TASKS FOR THIS EXERCISE:
a) According to the interview on a career in regulatory affairs, in which town is Ivowen Limited located?
b) Carry the interview on a career in regulatory affairs forward from its final sentence.

How did you get into regulatory affairs?
It’s a good question because there is no dedicated regulatory affairs degree out there, and limited regulatory affairs modules in most science courses. Most people don’t know what it is that I do! I’ve always been interested in science, and specifically chemistry. When I finished college, I went straight into a lab environment but quickly realised that it wasn’t for me. I was performing analytical testing and validation, but it was the same tests, and I wondered about the reasons for this. Turns out it was to do with European regulation, and that piqued my interest. I was lucky to have an understanding boss who sent me off to the regulatory affairs department to take a look – I never came back!
What is your current role/area of work?
Currently I run my own regulatory affairs consultancy business in Clonmel, Ireland, called Ivowen Limited. We are small (currently 7 people), but very knowledgeable and efficient! We cater mainly to the generic pharmaceutical industry, both human and veterinary drugs. We work with a lot of start-ups, which is both exciting and challenging, and we are truly multi-national, with clients from as far flung as New Zealand, South Africa, China as well as plenty of European customers. Lately we’ve had more interest from companies with new chemical entities and new ideas, which makes it very interesting and challenging – as new drugs are the future.
What challenges/opportunities did you face advancing up the career ladder?
I think I progressed reasonably quickly up the career ladder when I was working in industry, probably because I found my niche. I found that regulatory affairs combined the structure that the "rules" side of me liked and the opportunity to come up with action plans for projects that didn’t quite fit the mould for my creative side. I am sure that a lot of people wouldn’t consider regulatory affairs very creative, but trust me, if there’s a rule then there’s a way around it.

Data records

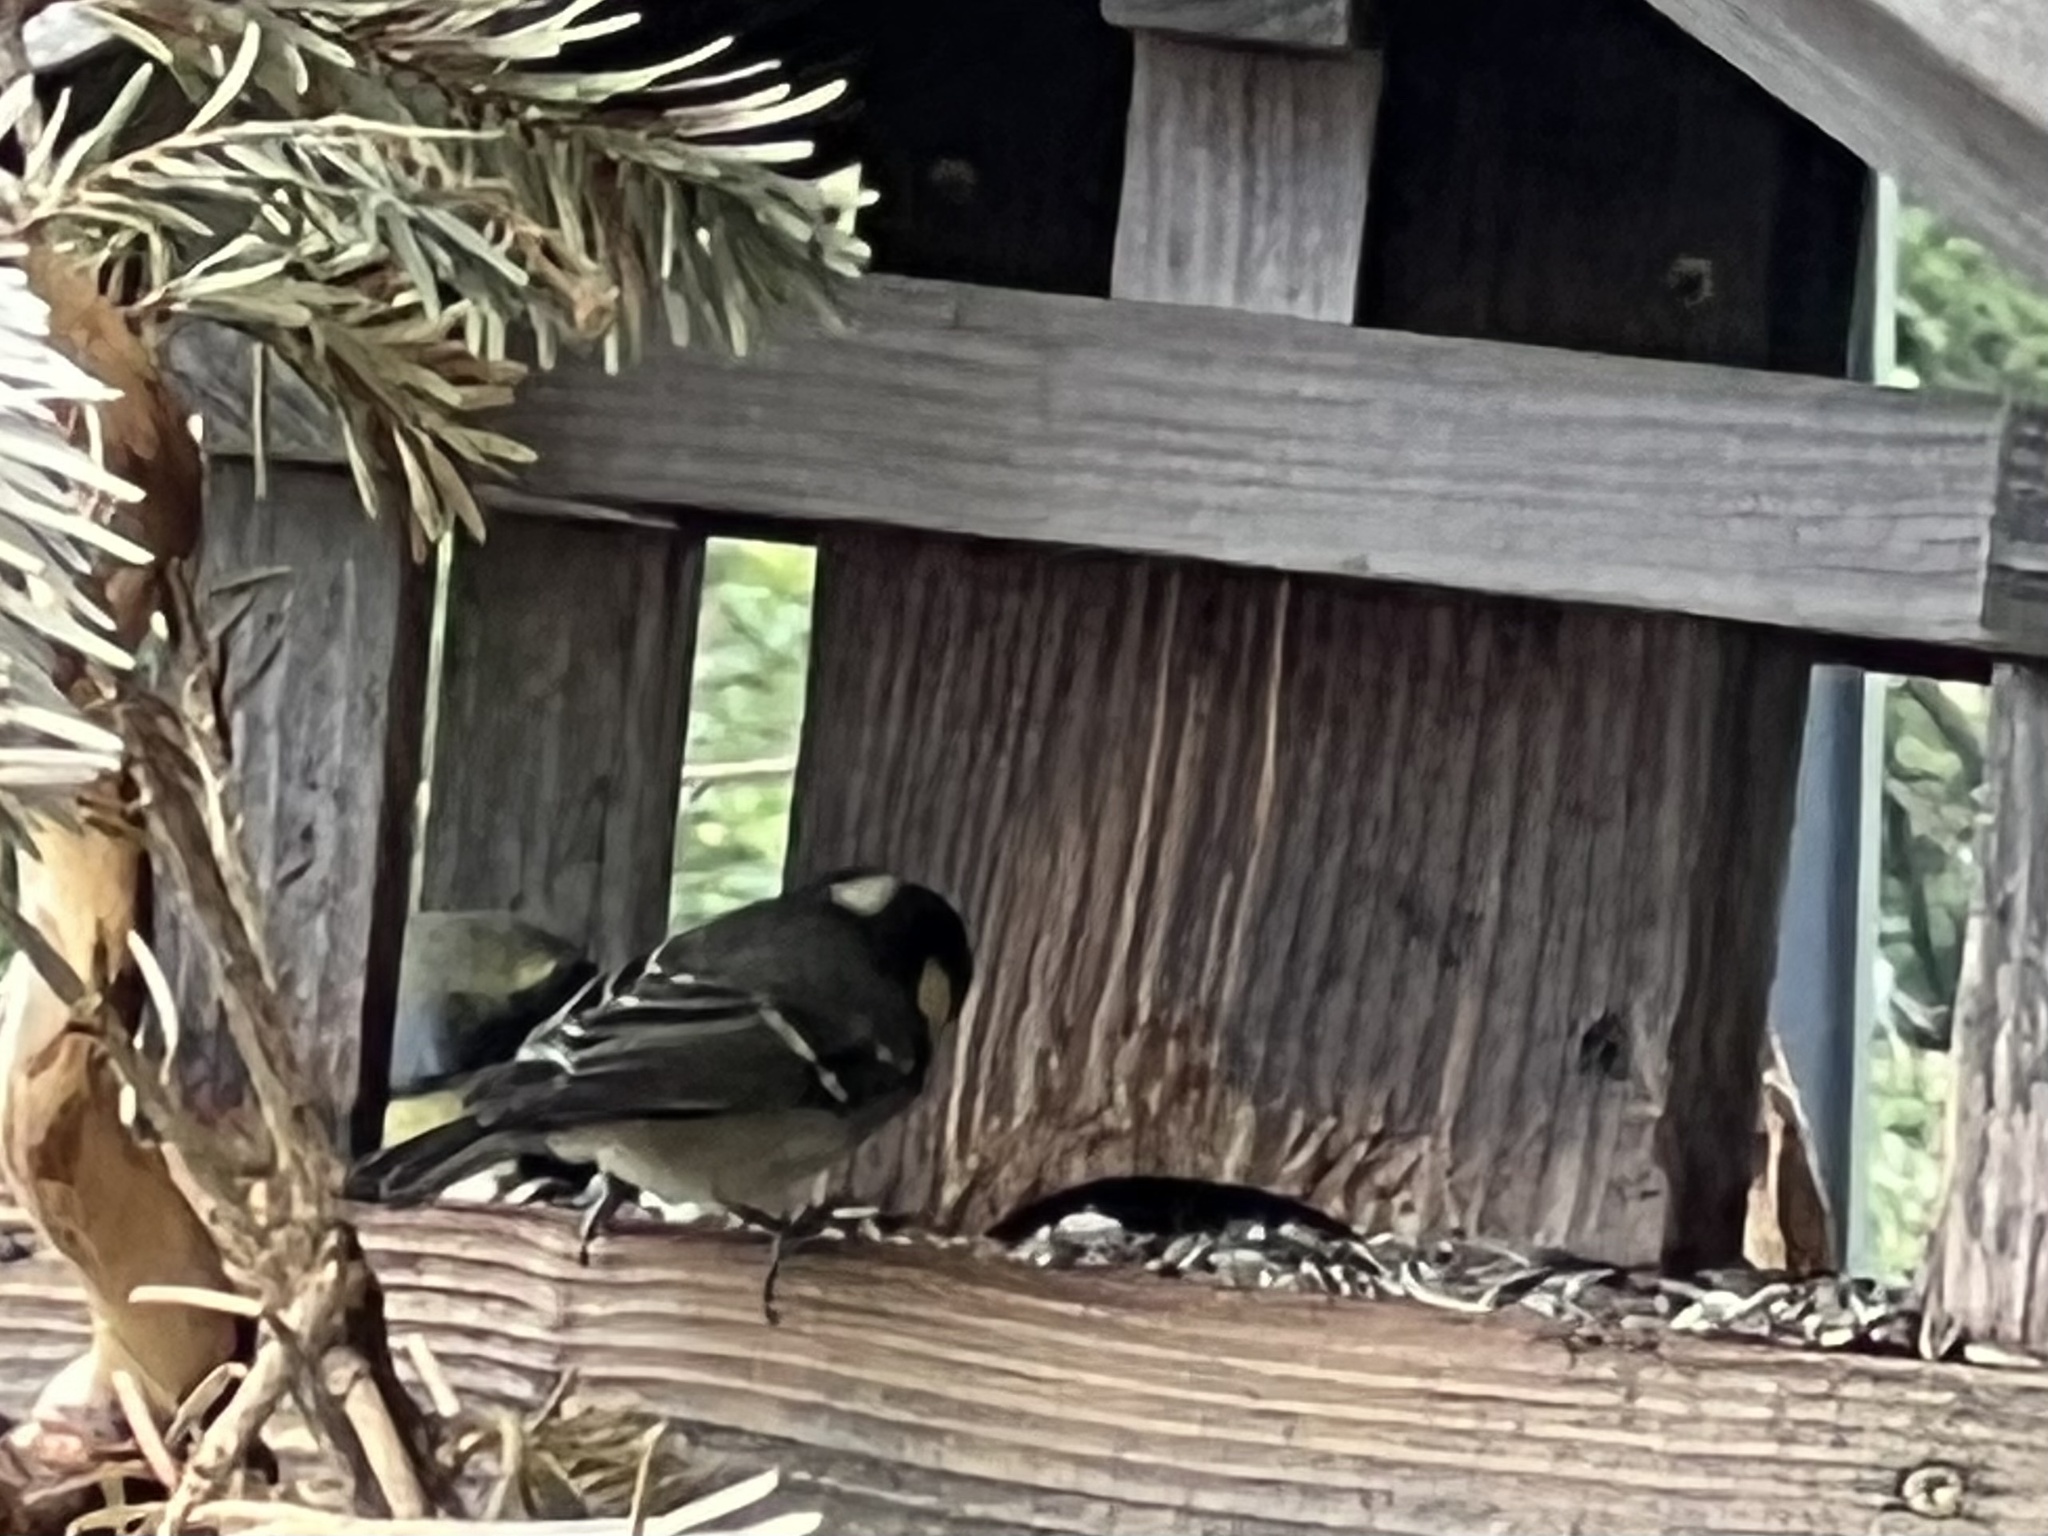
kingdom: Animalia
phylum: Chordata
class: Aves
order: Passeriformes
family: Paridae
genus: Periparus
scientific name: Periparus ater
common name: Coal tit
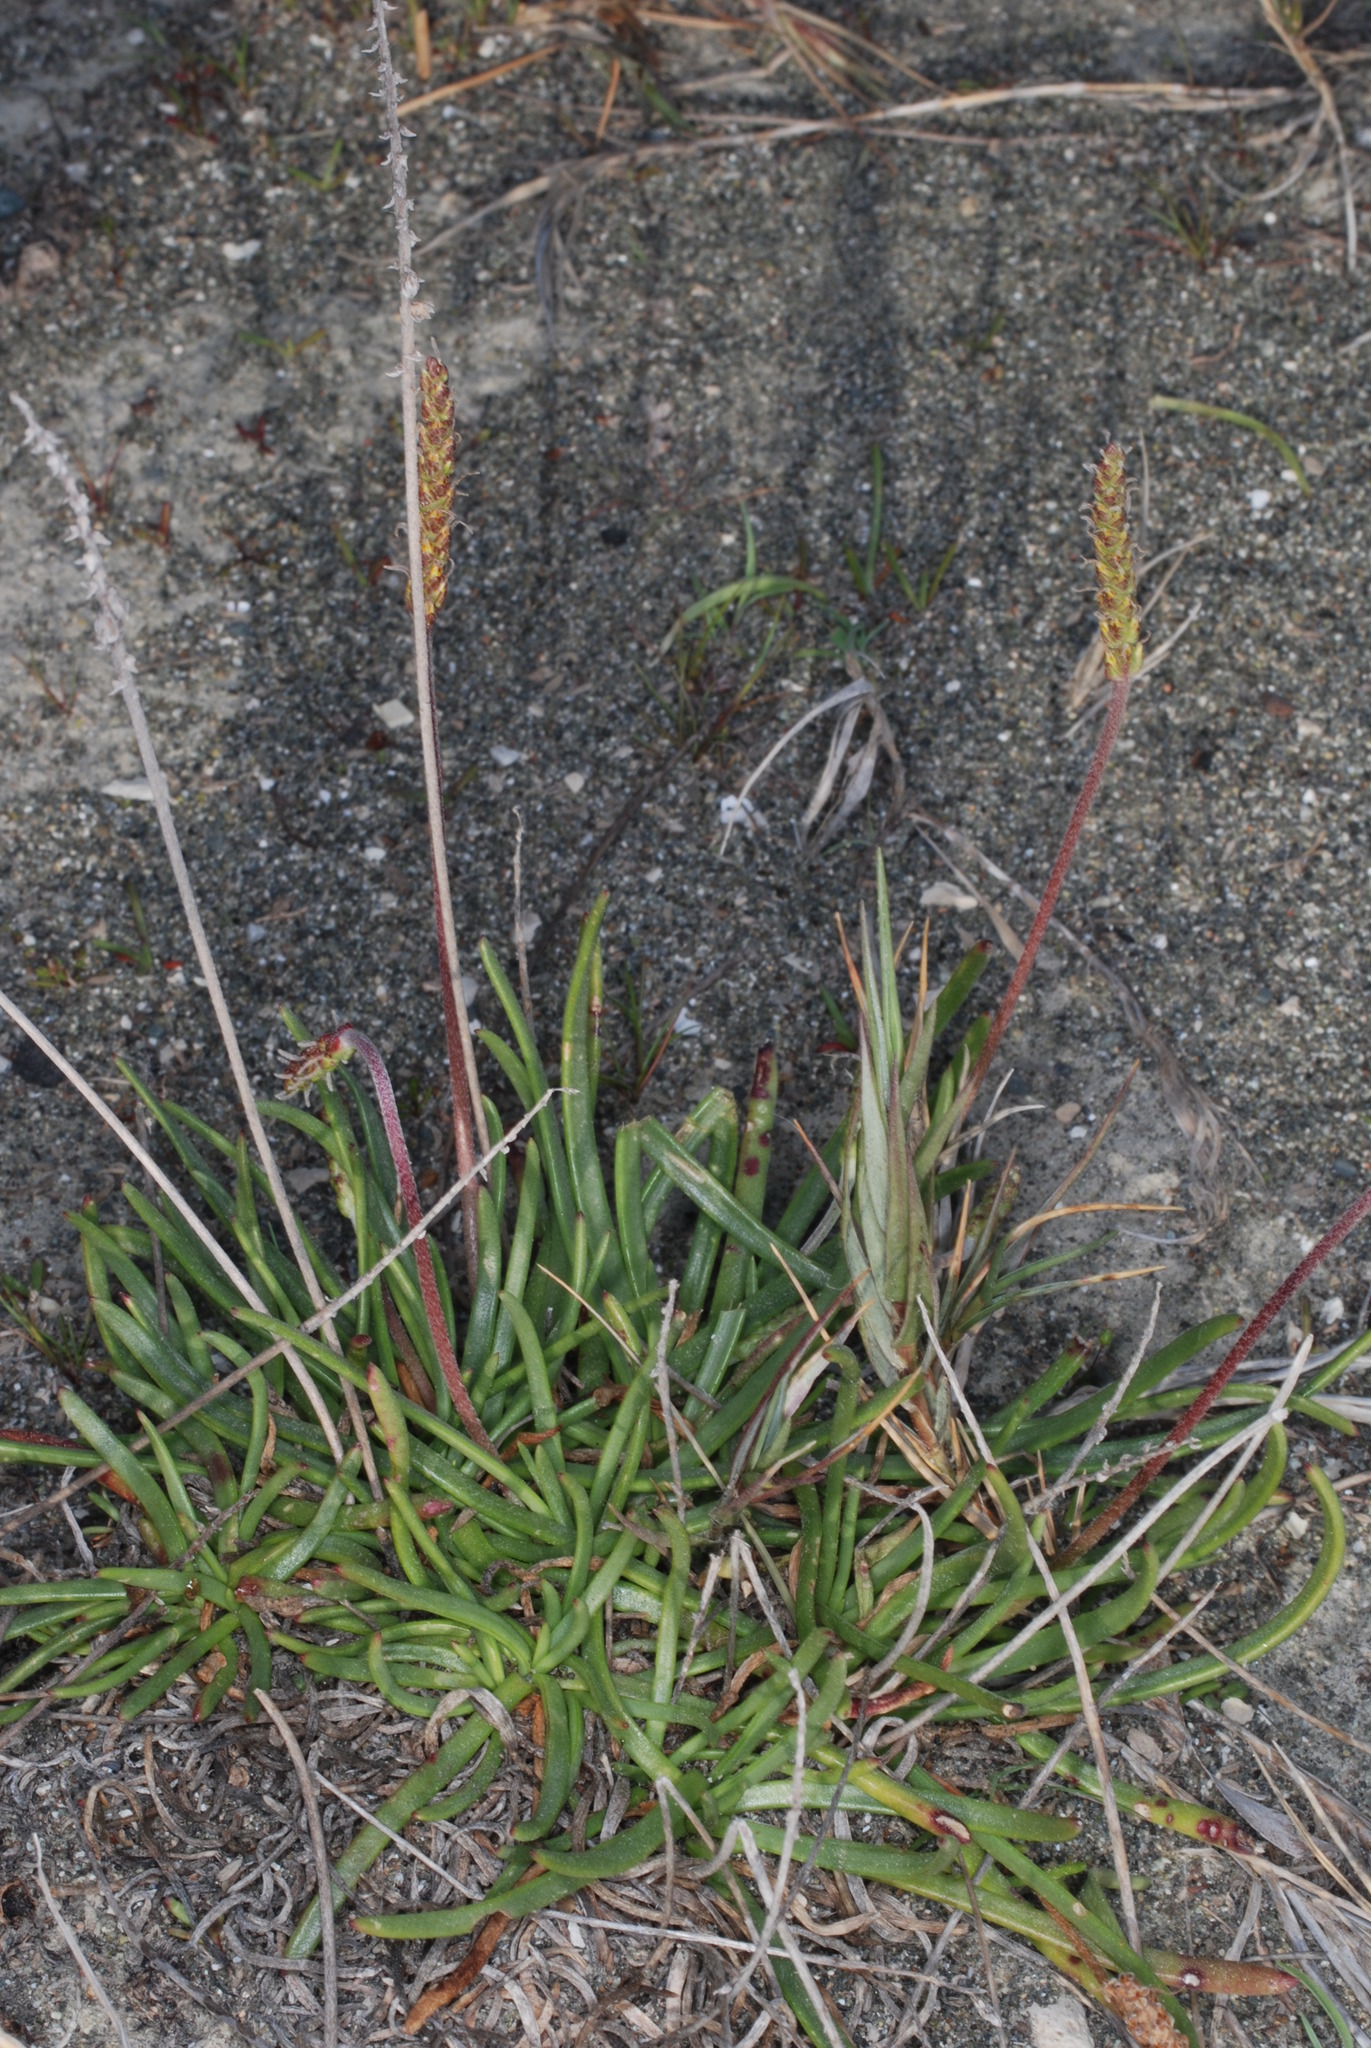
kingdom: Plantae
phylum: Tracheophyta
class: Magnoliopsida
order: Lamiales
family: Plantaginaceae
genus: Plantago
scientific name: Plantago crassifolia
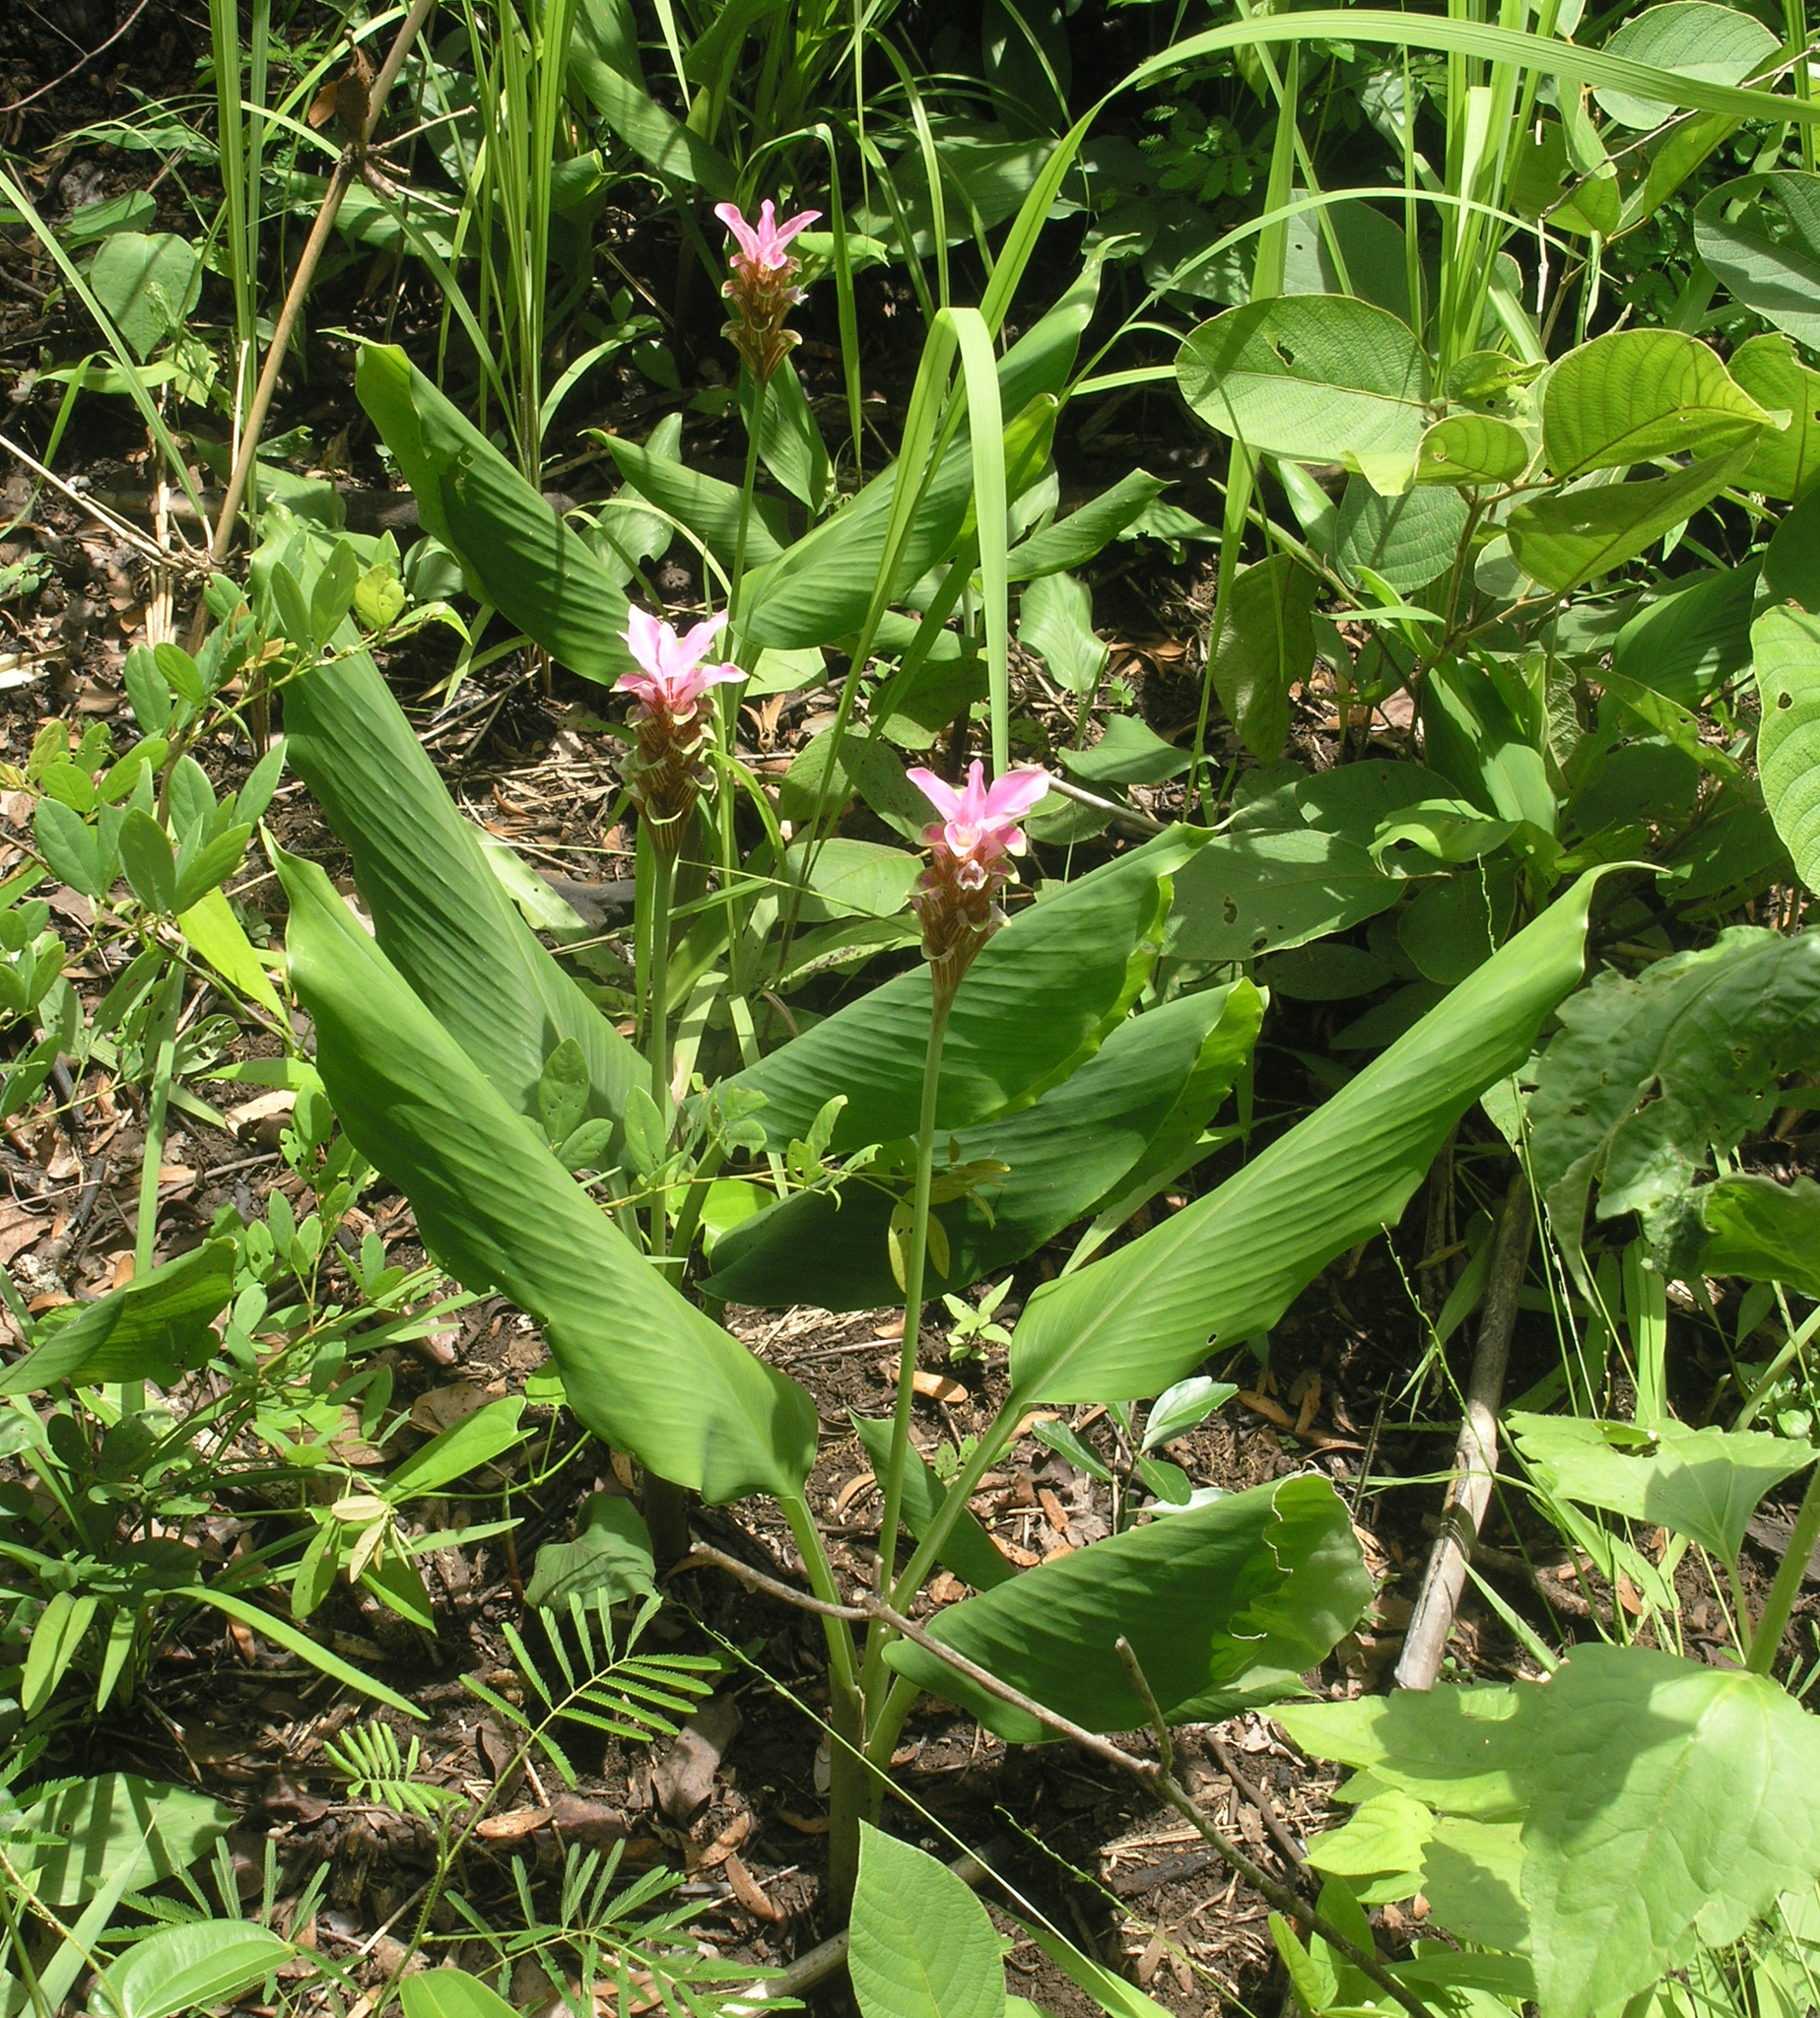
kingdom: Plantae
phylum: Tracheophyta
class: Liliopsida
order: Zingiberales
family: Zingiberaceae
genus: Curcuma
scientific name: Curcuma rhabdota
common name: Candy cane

RESPONSES FOR EACH TASK:
a) Clonmel, Ireland.

b)
I found more opportunities than challenges in my career, and discovered quite early on that if you want something, you can ask for it and get it – as long as you have a plan to get there. Ivowen was set up on the back of my company at the time going bust in 2002. It was a challenge to grow the business from nothing, and it is challenging daily to run a small business in a competitive and highly regulated environment, but 15 years later we are still here, going strong.
What does diversity mean to you as a manager and/or an RA professional?
I embrace and enjoy diversity tremendously! As a regulatory affairs professional who deals with people from all over the world, I relish the opportunity to visit other countries, sample other cultures, take the best of what somebody else does and try to integrate it into my professional and personal life. For me, we are all people, and people are the same the world over – we all want to be happy, live hopefully long, happy and healthy lives, enjoy our loved ones, and contribute to society in some small way. Every single person has something positive to give if you give them a chance, and we all deserve that.
What tips do you have for other TOPRA members about utilising diversity to improve business performance? How can focussing on diversity impact business outcomes?
The pharmaceutical world is a global community. Unfortunately we all get sick at some stage, and we all can benefit from access to medicines. Having a diverse and varied workforce, made up of different sexes, nationalities, backgrounds, abilities, etc, opens the door to understanding the regulators in different countries. If the EU MRP/DCP/CP system has taught us one thing, it’s that we are one single market but we are all individuals. Our focus, and the assessors’ focus, is dependent on our own personal and cultural point of view. Understanding, or at least appreciating, each other’s culture and background can only help pave the way to successful communication and outcomes.